### Task description
Reproduce the U.S. equities passage below word for word, from "Head of U.S." up to and including "surging commodity prices.".

Head of U.S. Equities

S&P Dow Jones Indices

U.S. equities have had a tough start to the year amid rising inflation concerns, anticipated rate hikes by the Federal Reserve, earnings misses from several mega-cap companies, and ongoing geopolitical tensions emanating from the Russia-Ukraine conflict. Exhibit 1 shows that the S&P 500®, S&P MidCap 400®, and S&P SmallCap 600® all declined in the first two months of 2022, as did the majority of their respective sector, style, and pure style indices. Energy was a notable outlier, boosted by surging commodity prices.

While recent news flow had a similar directional impact on U.S. equities, the magnitude of impacts varied across sector and style segments. For example, Exhibit 2 shows that a whopping 41% separated the best-performing S&P 500 sector (Energy, up 28%) and the worst-performing sector (Real Estate, down 13%) in the first two months of 2022, while the S&P 500 Value (-3%) beat the S&P 500 Growth (-12%) by 9%. Such differences suggest that sector and style perspectives could have been helpful to navigate the recent market environment; avoiding the worst-performing segments or identifying the outperformers could have offered sizeable performance improvement.

Comparing dispersion figures for S&P 500 stocks, sectors, and styles offers a more formal way to assess the potential opportunity for outperformance (or embarrassment) from picking S&P 500 segments. Exhibit 3 shows that, on average, annualized monthly stock level dispersion (24%) was typically higher than sector dispersion (11%), which in turn was greater than style dispersion (3%).

In other words, about half the potential value of stock picking came from picking sectors, with about 14% of the potential value of selecting stocks coming from style selection. This is unsurprising, given that the S&P 500 comprises 505 stocks and 11 GICS sectors, but only two styles. Notably, though, style and sector dispersion figures have been similar in the first two months of 2022, averaging 8% and 13%, respectively: the potential value of style insights was similar to sector insights in recent months.

### Dataset content
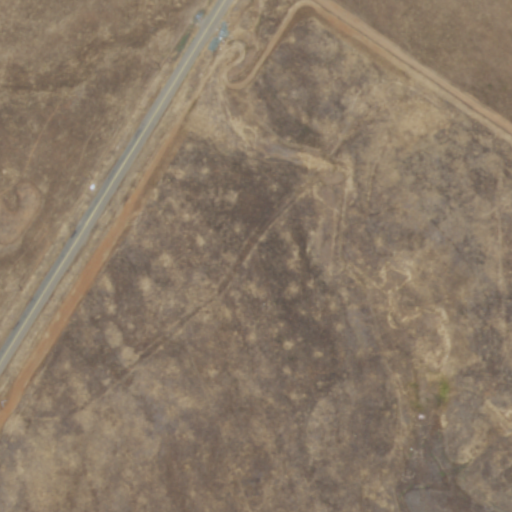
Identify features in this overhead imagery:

### Result for this task
Head of U.S. Equities

S&P Dow Jones Indices

U.S. equities have had a tough start to the year amid rising inflation concerns, anticipated rate hikes by the Federal Reserve, earnings misses from several mega-cap companies, and ongoing geopolitical tensions emanating from the Russia-Ukraine conflict. Exhibit 1 shows that the S&P 500®, S&P MidCap 400®, and S&P SmallCap 600® all declined in the first two months of 2022, as did the majority of their respective sector, style, and pure style indices. Energy was a notable outlier, boosted by surging commodity prices.